Of course solar input is pretty damn critical in driving the temperature because otherwise we’d be at 3K equilibrium with the cosmic background radiation, and we’d have liquid helium lakes.
What matters is whether fluctuations in the solar output is responsible for the long-term variations and current unambiguous a-historical warming trend that we’ve observed.
Of course there are solar fluctuations (primarily sunspot cycle) which are observed and they do result in climate changes. But over the recent few decades of instrumental recordings the solar output has oscillated and shows no sufficiently explanatory trend, yet temperature does, and the temperature rise per year itself is increasing wtih time.

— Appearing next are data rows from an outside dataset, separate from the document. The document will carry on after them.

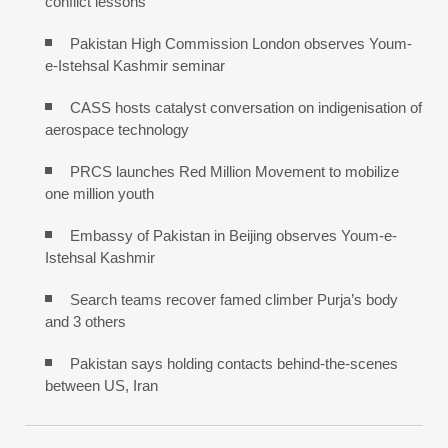
conflict lessons
Pakistan High Commission London observes Youm-
e-Istehsal Kashmir seminar
CASS hosts catalyst conversation on indigenisation of
aerospace technology
PRCS launches Red Million Movement to mobilize
one million youth
Embassy of Pakistan in Beijing observes Youm-e-
Istehsal Kashmir
Search teams recover famed climber Purja’s body
and 3 others
Pakistan says holding contacts behind-the-scenes
between US, Iran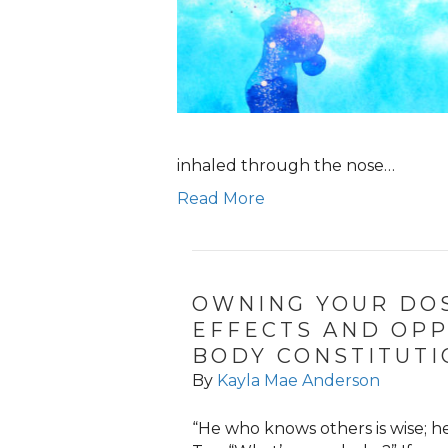
inhaled through the nose…
Read More
OWNING YOUR DOS
EFFECTS AND OPP
BODY CONSTITUTI
By
Kayla Mae Anderson
“He who knows others is wise; h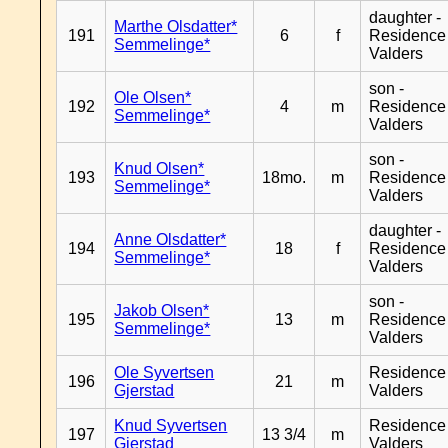
daughter -
Marthe Olsdatter*
191
6
f
Residence
Semmelinge*
Valders
son -
Ole Olsen*
192
4
m
Residence
Semmelinge*
Valders
son -
Knud Olsen*
193
18mo.
m
Residence
Semmelinge*
Valders
daughter -
Anne Olsdatter*
194
18
f
Residence
Semmelinge*
Valders
son -
Jakob Olsen*
195
13
m
Residence
Semmelinge*
Valders
Ole Syvertsen
Residence
196
21
m
Gjerstad
Valders
Knud Syvertsen
Residence
197
13 3/4
m
Gjerstad
Valders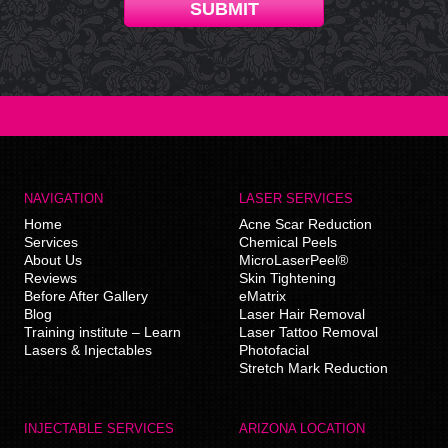
SUBMIT
NAVIGATION
LASER SERVICES
Home
Acne Scar Reduction
Services
Chemical Peels
About Us
MicroLaserPeel®
Reviews
Skin Tightening
Before After Gallery
eMatrix
Blog
Laser Hair Removal
Training institute – Learn
Laser Tattoo Removal
Lasers & Injectables
Photofacial
Stretch Mark Reduction
INJECTABLE SERVICES
ARIZONA LOCATION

There is some signficant uncertainty in past paleoclimate solar output, and no denial of the obvious influence that the solar insolation must have on climate.
Nevertheless the existence of solar input and fluctuations does nothing to negate the known physics of the greenhouse effect.
From the ground and ocean’s point of view, both are inputs of electromagnetic radiation. If you believe in the warming power of one, you have to believe in the warming power of the other, and both have been measured experimentally. One of them has a secular trend over contemporary civilization and there is very good reason to believe it will accelerate, and the other does not, and there is no reason to believe it will do anything differently. If the Sun suddenly decides to get hotter unexpectedly this means that the risks of human greenhouse gas emissions are even greater than supposed!
There is no controversy that there is a natural greenhouse effect, because otherwise the Earth would be a frozen snowball at this radius from the Sun.
Consider that the surface temperature of Venus is hotter than that of Mercury despite the fact that it’s farther away and hence the solar flux is lower.